Por más suave que fuera su tono, por muchas veces que preguntara, Lauren cerró los ojos permanentemente y ya no podía responderle. Herbert miró a Su Jin e hizo un gesto para que Su Jin lo organizara.
Su Jin estaba ocupada secándose las lágrimas. Junto con Li Deshan, ordenó los objetos favoritos de la Emperatriz y emitió un aviso a la familia Meng. Esa tarde, enviarían a la Emperatriz a Yangmingshan juntas.
Por el camino, Su Jin acompañó al Príncipe en el carruaje. Herbert siempre sostuvo a Lauren con fuerza por temor a cualquier percance. Su ataúd de cristal era simple pero delicado, pero Herbert no quería ponerla en él.
"Su Majestad..."
Se arrodillaron y le gritaron.
Herbert sabía que Lauren no era suya. Debería escuchar a Lauren y dejarla enterrarse en paz. La soltó y la puso en el ataúd de cristal. Meng Da sostuvo a Sra. Meng. Cuando Meng Qinhua y otros hijos de Meng pusieron el ataúd de cristal en el suelo, Sra. Meng lloró y se desmayó. Su Jin se arrodilló en el suelo y enterró la cabeza profundamente en la tierra.
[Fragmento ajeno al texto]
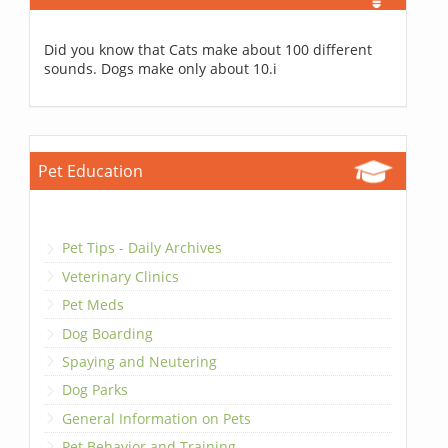
Did you know that Cats make about 100 different
sounds. Dogs make only about 10.i
Pet Education
Pet Tips - Daily Archives
Veterinary Clinics
Pet Meds
Dog Boarding
Spaying and Neutering
Dog Parks
General Information on Pets
Pet Behavior and Training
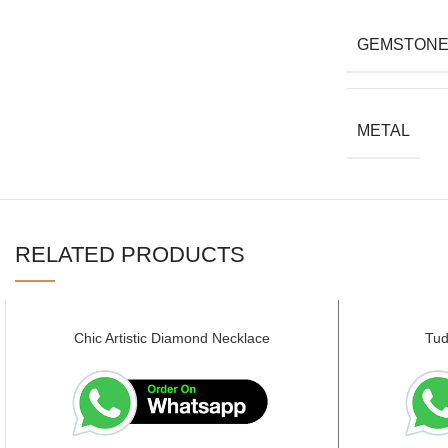
GEMSTON
METAL
RELATED PRODUCTS
Chic Artistic Diamond Necklace
Tud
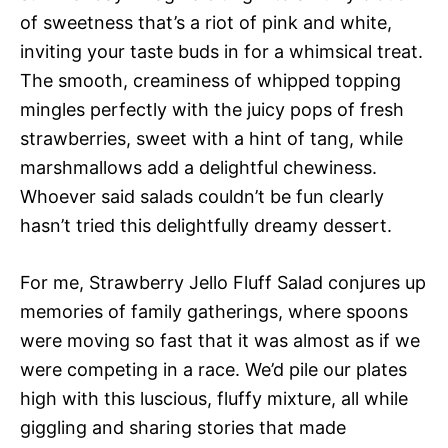
of sweetness that’s a riot of pink and white,
inviting your taste buds in for a whimsical treat.
The smooth, creaminess of whipped topping
mingles perfectly with the juicy pops of fresh
strawberries, sweet with a hint of tang, while
marshmallows add a delightful chewiness.
Whoever said salads couldn’t be fun clearly
hasn’t tried this delightfully dreamy dessert.
For me, Strawberry Jello Fluff Salad conjures up
memories of family gatherings, where spoons
were moving so fast that it was almost as if we
were competing in a race. We’d pile our plates
high with this luscious, fluffy mixture, all while
giggling and sharing stories that made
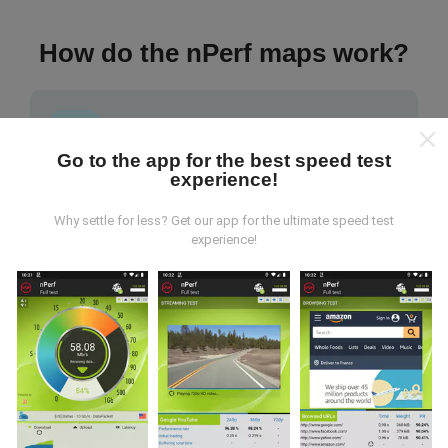
How do the nPerf maps work?
Go to the app for the best speed test
experience!
Where does the data come from?
Why settle for less? Get our app for the ultimate speed test
The data is collected from tests carried out by users
experience!
of the nPerf app. These are tests conducted in real
conditions, directly in the field. If you'd like to get
involved too, all you have to do is download the nPerf
app onto your smartphone.
The more data there is,
the more comprehensive the maps will be!
All test
results are displayed on the maps. Filtering rules are
applied before performance calculation for
publications.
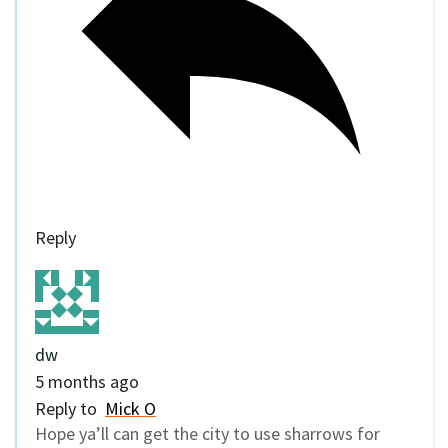
Reply
dw
5 months ago
Reply to
Mick O
Hope ya’ll can get the city to use sharrows for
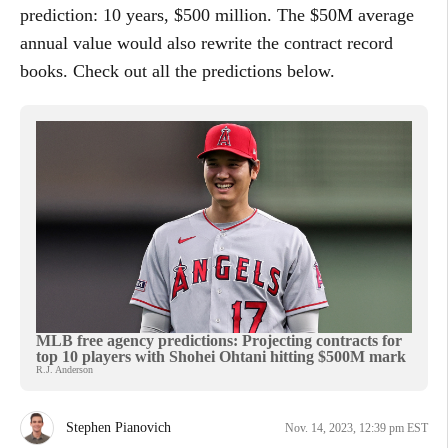
prediction: 10 years, $500 million. The $50M average
annual value would also rewrite the contract record
books. Check out all the predictions below.
MLB free agency predictions: Projecting contracts for
top 10 players with Shohei Ohtani hitting $500M mark
R.J. Anderson
Stephen Pianovich
Nov. 14, 2023, 12:39 pm EST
Los llantos alarmaron a los cuervos, como si toda la montaña estuviera llorando.
Herbert de repente dio un paso adelante. Quería quedársela por última vez, pero se desmayó en el acto debido al dolor excesivo, y la escena fue un caos.
Después del diagnóstico y tratamiento de Chang Cheng, la tumba de Lauren se había completado cuando él estaba despierto. Meng Qinhua cubrió la capa más externa con tierra de hierba para que su tumba pareciera menos desolada. Se erigió un monumento frente a la tumba para amar a su esposa Yaohua.
Las cuatro palabras fueron inscritas por él mismo y creadas por artesanos durante la noche. Ahora están frente a su tumba, inscritas con las palabras Yin y Yang separados.
Herbert ni siquiera tenía fuerzas para levantarse, al igual que la partida de Lauren le quitó toda su energía. Se sentó frente a su tumba durante mucho tiempo hasta que todos se preocuparon por su cuerpo. De repente se levantó y dijo: "¡Regresen al palacio!"
La ha enterrado en este lugar como ella quería, y luego debería enterrar su cenotafio con el funeral sin igual de la reina como él quería.
¡Tiene que cargar con el país y el pueblo de su país. ¡No puede caer!
Como ella dijo, si hay una vida futura, ¡desea que ya no sea emperador, y ahora espera la llegada de la vida futura pronto!